(TASK BRIEF) Please pick out and copy each line in the material below that contains the string "fillcolor".

(LISTING)
────────

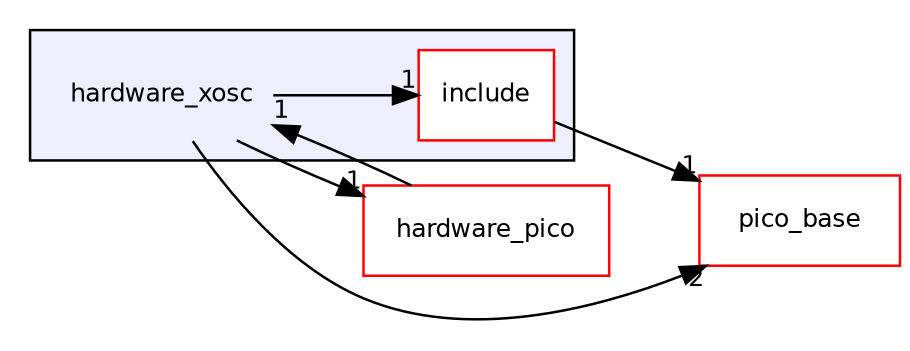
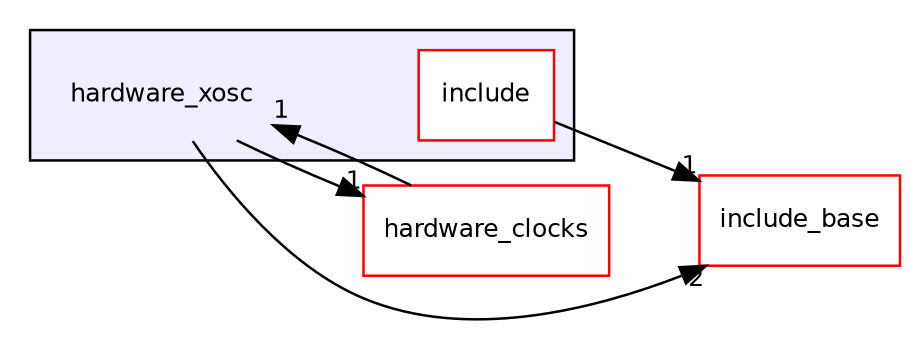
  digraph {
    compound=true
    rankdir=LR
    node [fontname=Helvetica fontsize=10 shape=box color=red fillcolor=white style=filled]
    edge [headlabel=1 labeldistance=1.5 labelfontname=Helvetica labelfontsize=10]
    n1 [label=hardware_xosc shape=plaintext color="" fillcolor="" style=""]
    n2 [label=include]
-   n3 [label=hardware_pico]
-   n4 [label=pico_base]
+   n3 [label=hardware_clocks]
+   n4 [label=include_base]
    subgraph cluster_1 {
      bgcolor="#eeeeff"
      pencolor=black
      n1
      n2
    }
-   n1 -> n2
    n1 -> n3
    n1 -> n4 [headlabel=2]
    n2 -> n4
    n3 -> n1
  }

────────

(OUTPUT FOR THIS EXERCISE)
    node [fontname=Helvetica fontsize=10 shape=box color=red fillcolor=white style=filled]
    n1 [label=hardware_xosc shape=plaintext color="" fillcolor="" style=""]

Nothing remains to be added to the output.